Sleasman J W, Hemenway C, Klein A S, Barrett D J
Department of Pediatrics, University of Florida College of Medicine, Gainesville.
Am J Dis Child. 1993 Jan;147(1):30-4. doi: 10.1001/archpedi.1993.02160250032012.
To determine if corticosteroids administered in addition to antimicrobials improve survival in children with acquired immunodeficiency syndrome and severe Pneumocystis carinii pneumonia (PCP).
Before-after, nonrandomized, case-comparison study.
Pediatric intensive care unit of a tertiary care teaching hospital in Florida.
Eleven children infected with the human immunodeficiency virus (HIV) with confirmed PCP.
Infants with HIV infection and acute respiratory failure due to PCP were studied sequentially.
The first seven infants were treated with antimicrobials alone while the next four received a 2-week course of methylprednisolone sodium succinate in addition to antimicrobials.

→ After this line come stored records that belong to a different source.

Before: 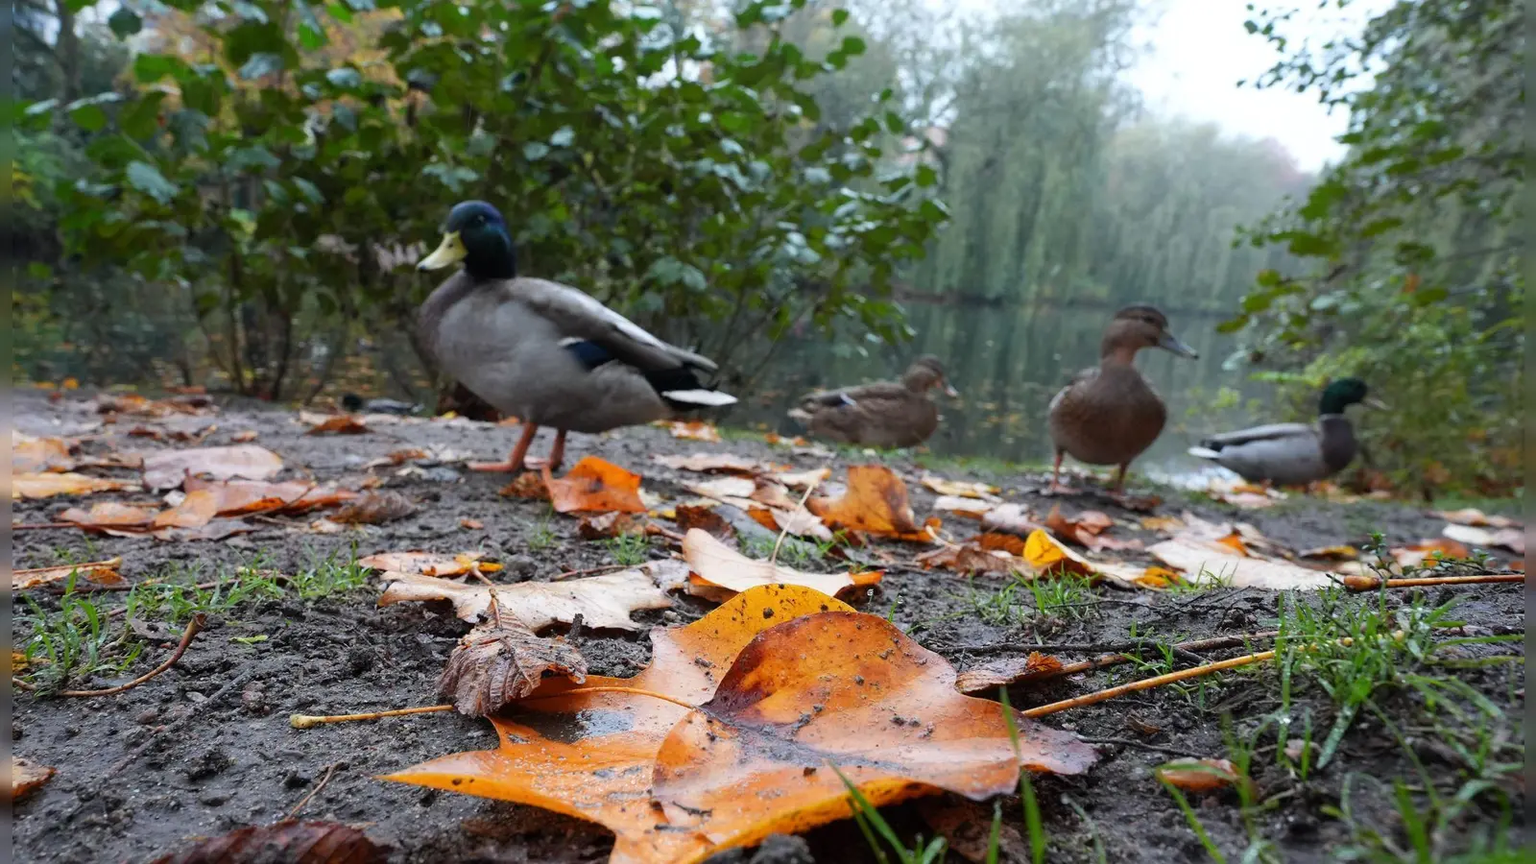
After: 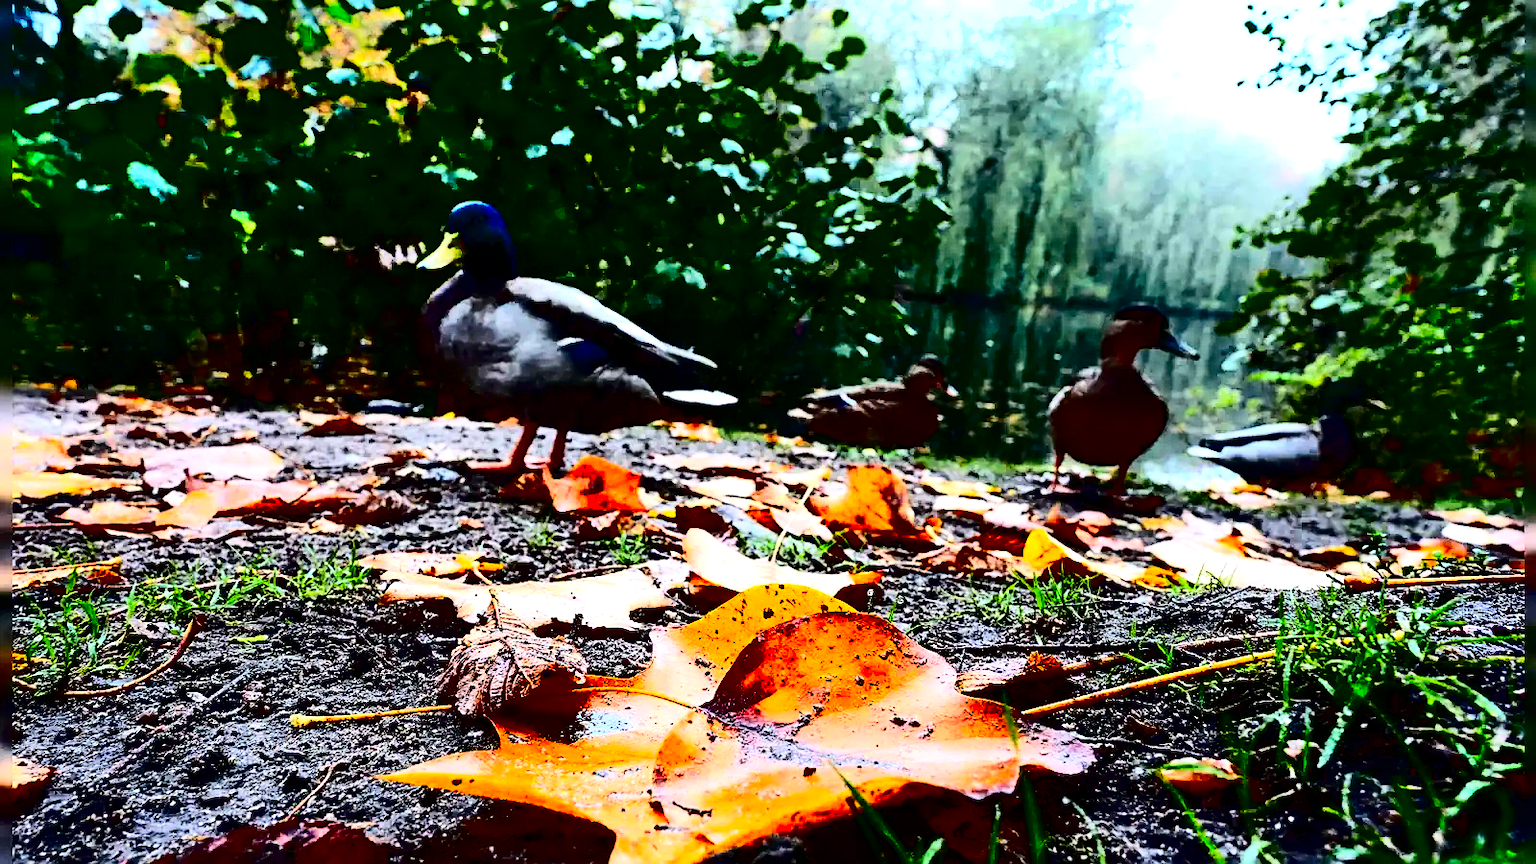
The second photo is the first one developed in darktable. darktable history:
exposure: black level correction 0, exposure 0.691 EV, compensate highlight preservation false
sharpen: on, module defaults
contrast brightness saturation: contrast 0.761, brightness -0.999, saturation 0.985
shadows and highlights: shadows 60.41, soften with gaussian
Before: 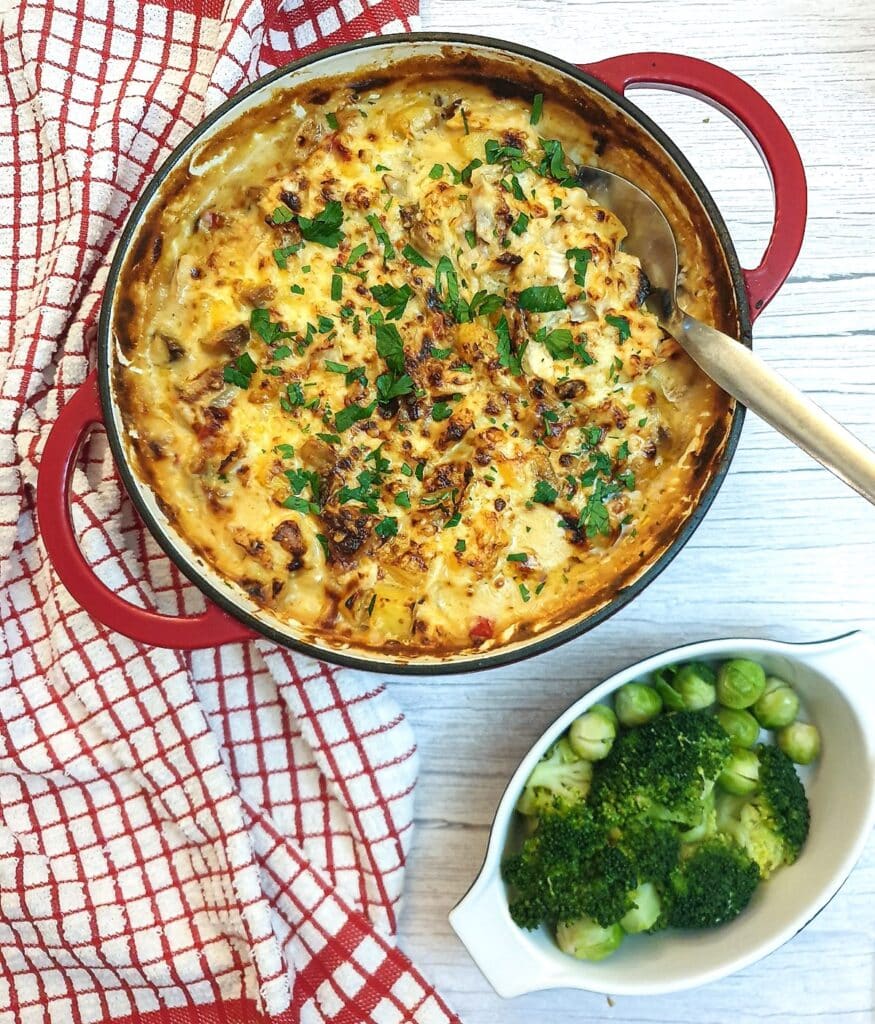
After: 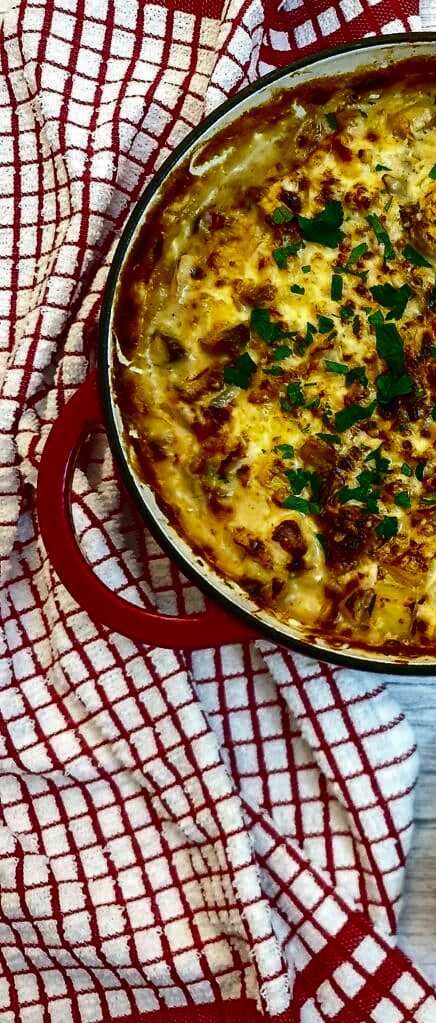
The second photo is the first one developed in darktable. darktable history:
crop and rotate: left 0.058%, top 0%, right 50.109%
contrast brightness saturation: contrast 0.087, brightness -0.581, saturation 0.17
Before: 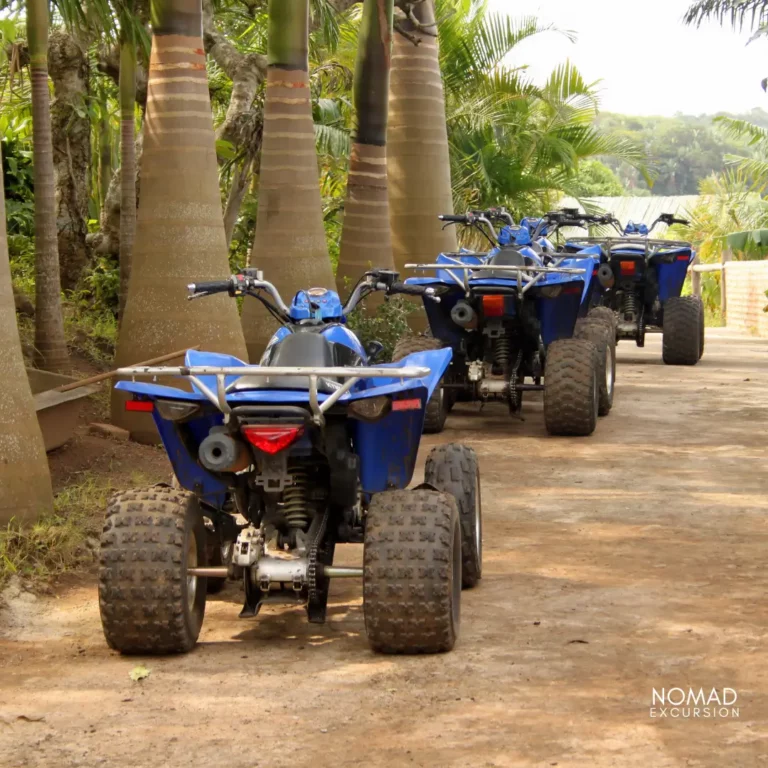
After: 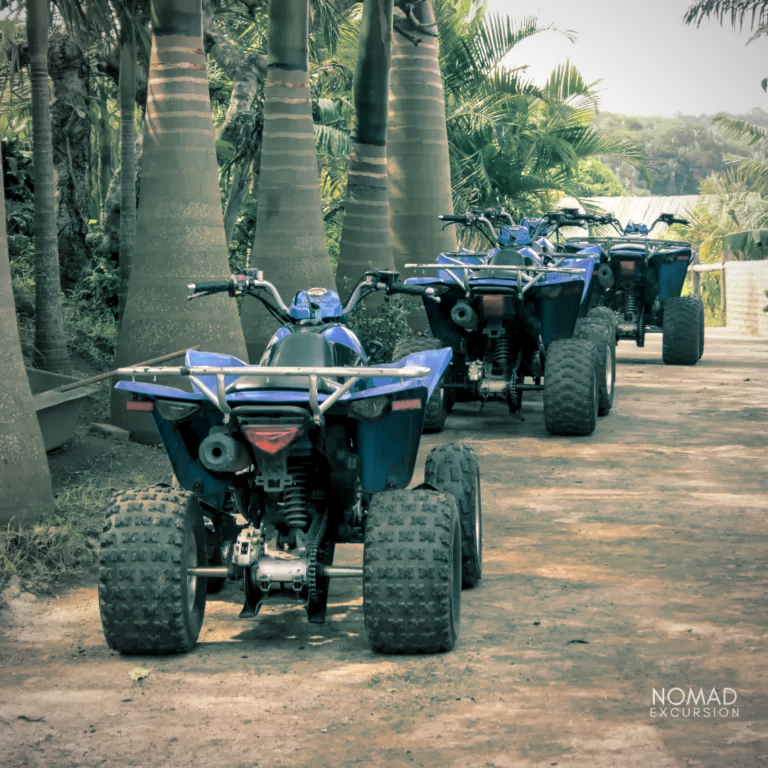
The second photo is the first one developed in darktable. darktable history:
split-toning: shadows › hue 186.43°, highlights › hue 49.29°, compress 30.29%
local contrast: on, module defaults
color correction: saturation 0.8
vignetting: fall-off radius 60%, automatic ratio true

The two groups were similar with respect to age, route of HIV infection, stage of HIV disease, CD4 T-cell count, antiretroviral therapy, and respiratory parameters at intubation. All children treated with antimicrobials alone died while receiving mechanical ventilation. Survival of the children who received corticosteroid therapy was significantly improved (P < .05), and all were weaned from the ventilator.
Corticosteroids administered in addition to antimicrobials and supportive care improve the short-term survival of HIV-infected children who have acute respiratory failure due to PCP.
确定在使用抗菌药物的基础上加用皮质类固醇激素是否能提高获得性免疫缺陷综合征合并严重卡氏肺孢子虫肺炎(PCP)患儿的生存率。
前后对照、非随机病例对照研究。
佛罗里达州一家三级护理教学医院的儿科重症监护病房。
11例确诊为PCP的人类免疫缺陷病毒(HIV)感染儿童。
对因PCP导致急性呼吸衰竭的HIV感染婴儿进行序贯研究。
前7例婴儿仅接受抗菌药物治疗,后4例除抗菌药物外还接受了为期2周的甲泼尼龙琥珀酸钠治疗。
两组在年龄、HIV感染途径、HIV疾病分期、CD4 T细胞计数、抗逆转录病毒治疗及插管时的呼吸参数方面相似。仅接受抗菌药物治疗的所有儿童在接受机械通气时均死亡。接受皮质类固醇激素治疗的儿童生存率显著提高(P < 0.05),且均成功脱机。
在抗菌药物及支持治疗基础上加用皮质类固醇激素可提高因PCP导致急性呼吸衰竭的HIV感染儿童的短期生存率。